ANNEX 1: Link Officers
1.
Each
company shall have a nominated CYC client officer (‘Link
Officer’) who will engage monthly (or more frequently as
required) with that company to ensure that Shareholder Committee is
provided with:
a) Updates in respect of company performance, market conditions and assurance
b) Details of strategic plans, funding and other requirements
c) Sufficient information to evaluate any new business proposals
2. The Link Officers will review reports from their nominated company before they are submitted to the Shareholder Committee, liaising with finance, legal or other colleagues as necessary maintain joint risk registers as required and ensure Shareholder Committee is provided with the level of detail and analysis required to fulfil its role.
3. Link Officers are required to:
a) Actively communicate and collaborate with the company and CYC officers as required, including the Director of Governance, Chief Finance Officer and Chief Operating Officer or their nominated representatives.
b) Build and maintain effective and transparent relationships with all parties.
c) Actively work to promote and improve good working relationships between the Council and its companies.
d) Take appropriate action to avoid conflicts of interest and, where a potential conflict is identified, to assist in managing any such conflict.

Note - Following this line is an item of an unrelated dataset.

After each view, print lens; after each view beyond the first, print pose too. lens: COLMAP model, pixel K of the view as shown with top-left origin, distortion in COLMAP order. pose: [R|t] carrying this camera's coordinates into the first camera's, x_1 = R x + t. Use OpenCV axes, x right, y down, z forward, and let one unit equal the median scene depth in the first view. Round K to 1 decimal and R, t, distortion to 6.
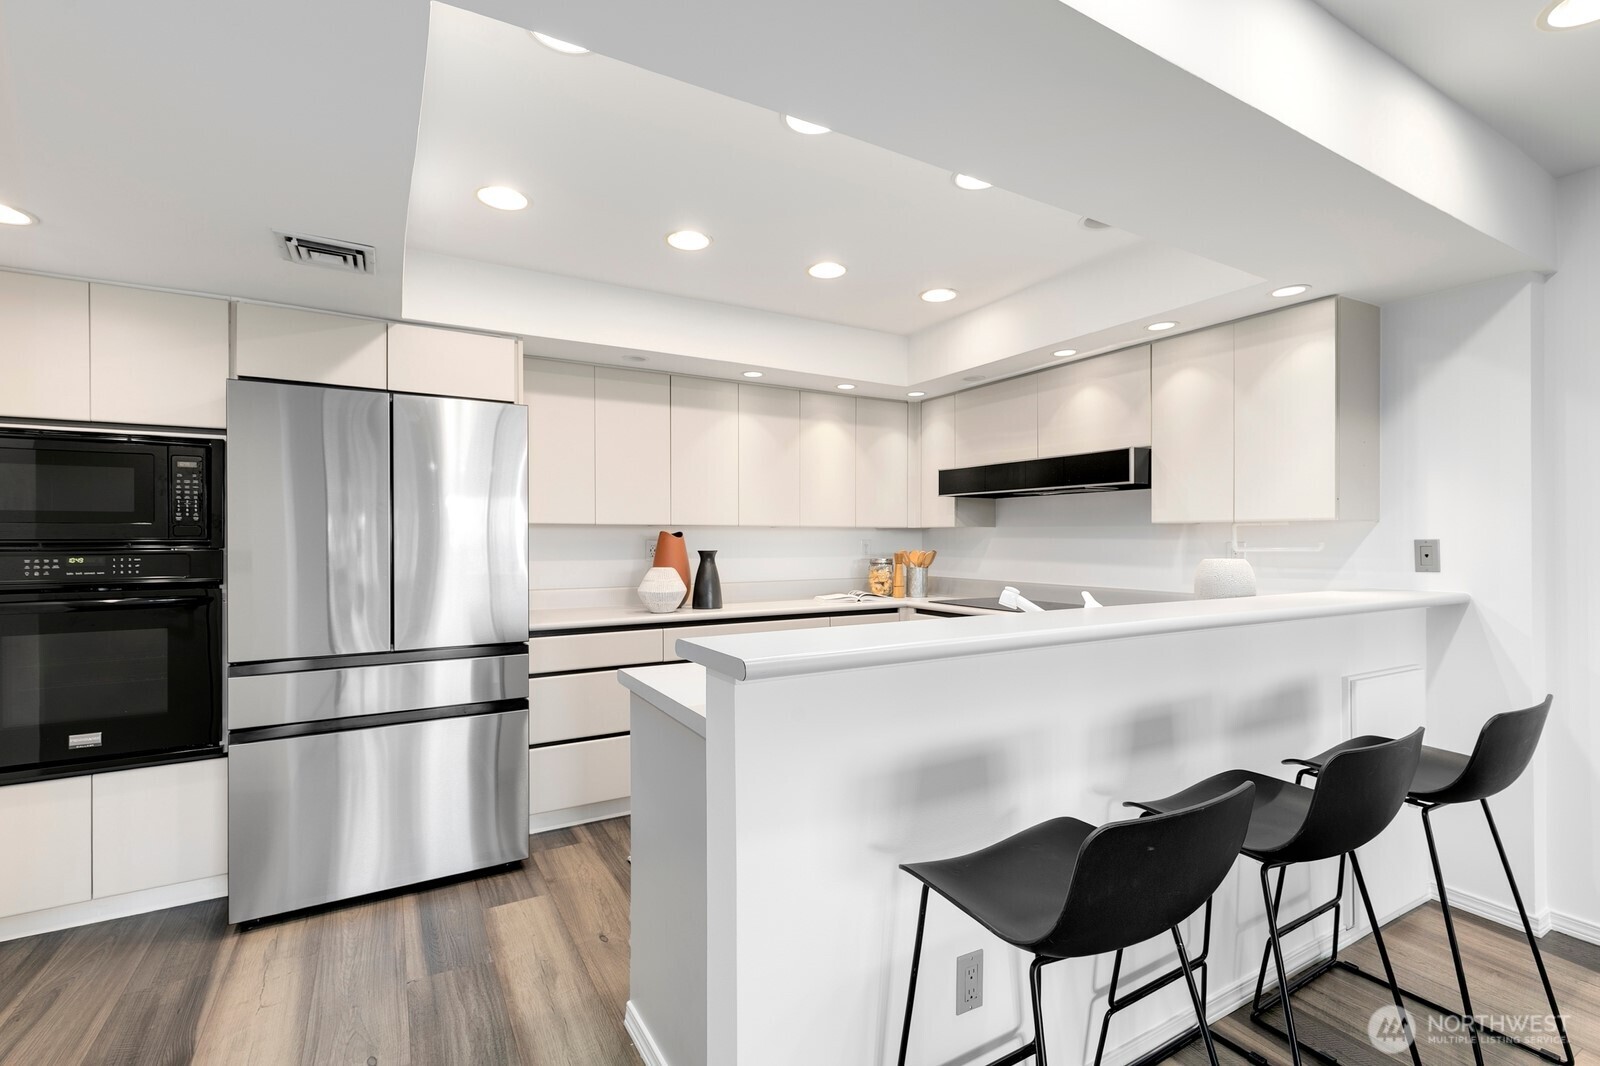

e) Ensure that the company has the appropriate level of support and challenge, including support to deliver agreed objectives and challenge to minimise or mitigate any risk to the Council. The appropriate balance of challenge and support will depend on the company objectives, the nature of the relationship with the company (i.e. whether wholly or partly owned), performance and risks or opportunities.
f) Manage and maintain effective relationships between shareholder representatives and the company.
g) Appropriately feedback any concerns of the Council to the company and vice versa.
h) Review board decisions and actions and identify any concerns in relation to directors potentially exceeding the remit of their powers.
i) Flag any issues and risks as quickly as possible.